Impact on the United States
• By lowering rates, US Fed may have helped US Companies’ effective cost of capital, encouraging them to make more capital expenditure, which could help the valuation the stocks in the long run.
• Being a major Oil consuming and importing nation, surging oil and gasoline prices fuelled by the weak green back may add to inflationary pressures in the US.
• The US Dollar is fast losing its lustre as a reserve currency. While some central banks are diversifying their forex reserves in favor of the Euro, OPEC’s second-largest producer Iran has asked for payments in Euro and Yen, rather than dollars.
• Imports become more expensive. At the same time, U.S. exports become relatively cheaper, which could boost domestic production, thus reducing the trade deficit.
• Expansion, Mergers & Acquisitions would appear cheaper to foreign firms looking to expand in the United States. However, on the other hand, the weak dollar raises the take over prices for US firms looking to expand overseas.
US Dollar And Global Commodities
The US Dollar’s sharp depreciation had triggered major bull runs in Oil, Precious metals, and some Base metals as well, more so during the last one year, after a series of emergency measures from the Fed and following firmness in Dollar paused the rally in those commodities. This has once again put into sharp focus, the inverse correlation between the greenback and commodity prices.

However, the strength of the correlation between the Dollar and commodities varies. The quasi monetary role played by Gold makes it strongly correlated to Dollar’s price moves. In the case of base metals, a weak dollar reduces non US producer’s profits, creating a negative supply effect while also reducing prices for non US consumers creating a positive demand effect. While the afore mentioned factors are also applicable for energy commodities like Crude Oil, especially as it is mostly dollar denominated, geo political tension also come into play. In the case of agricultural commodities, the correlation is still lower as seasonal factors are more in focus.

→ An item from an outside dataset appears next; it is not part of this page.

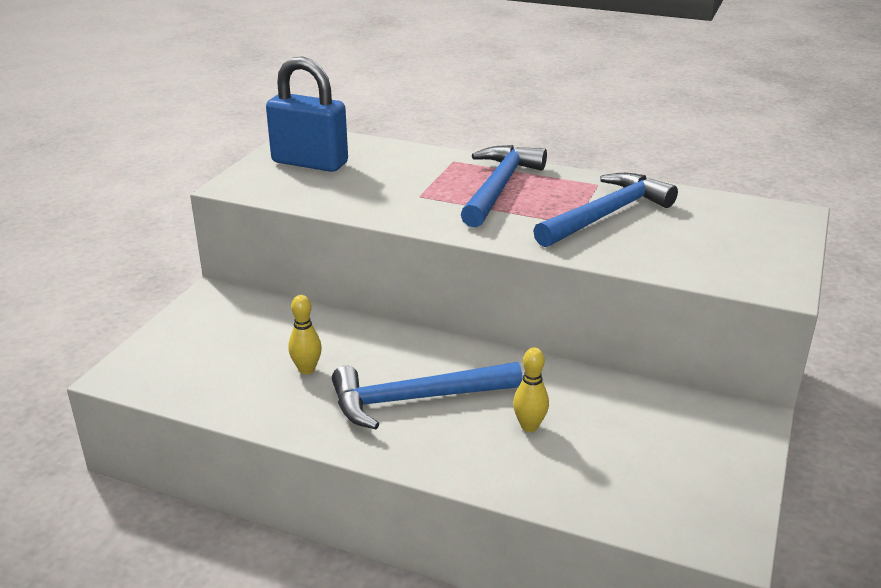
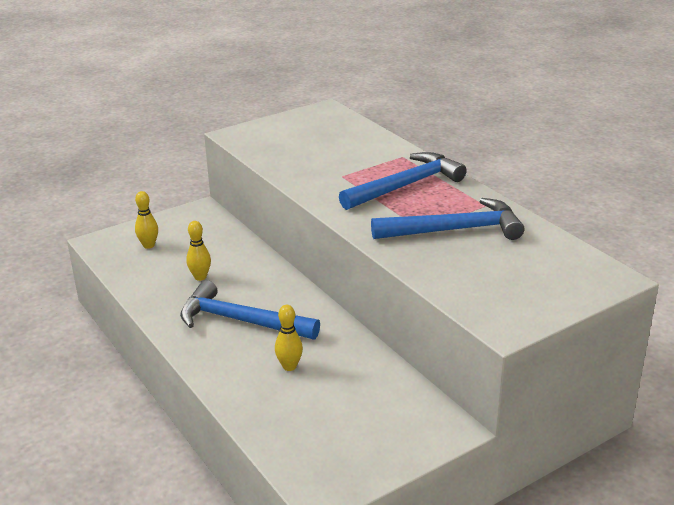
camera: 35 degrees right, 0 degrees up
blue padlock [266,56,348,172] -> none
none -> yellow bowling pin [135,191,158,249]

On closer scrutiny, we can see that the rise in prices, especially that of commodities is more of a function of the money used for exchange (the US Dollar here), and that such fiat currencies are fast losing their purchasing power. For eg: even though both Crude and Gold fell 6 to 7% towards the end of March 2008 in Dollar terms, the quantity of gold required to purchase a barrel of Crude has hardly changed. To illustrate the impact of currency further, one can compare the peaks of MCX Gold and London Spot Gold in 2006 and 2008. After touching a high of $730 per ounce in 2006 London Spot Gold dipped and then rallied again to touch $1030.8 per ounce in March 2008. Corresponding figures for MCX Gold are Rs. 10763/10g and Rs.13397/10g. It is worthwhile to note here that even though London Spot and MCX Gold are highly correlated, from 2006 to 2008, London Spot appreciated 41.2%, while MCX Gold’s rise was at a modest 24.4%. The villain of the piece here was Indian Rupee, which appreciated 9.4% against US Dollar during this period. It will be interesting to note here that, had INR remained constant during this period, the peak of MCX Gold last month would have been 15197/10g instead of the actual 13397/10g, which is sizeable difference and cannot be satisfactorily explained by demand-supply fundamentals.
On a closing note, here is a quote from Henry Thornton, Governor of the Bank of England (from his book “An Enquiry into the Paper Credit of Great Britain, written in 1802)
“We assume that the currency which is in all our hands is fixed, and that the price of bullion moves; whereas in truth, it is the currency of each nation that moves, and it is bullion which is the more fixed.”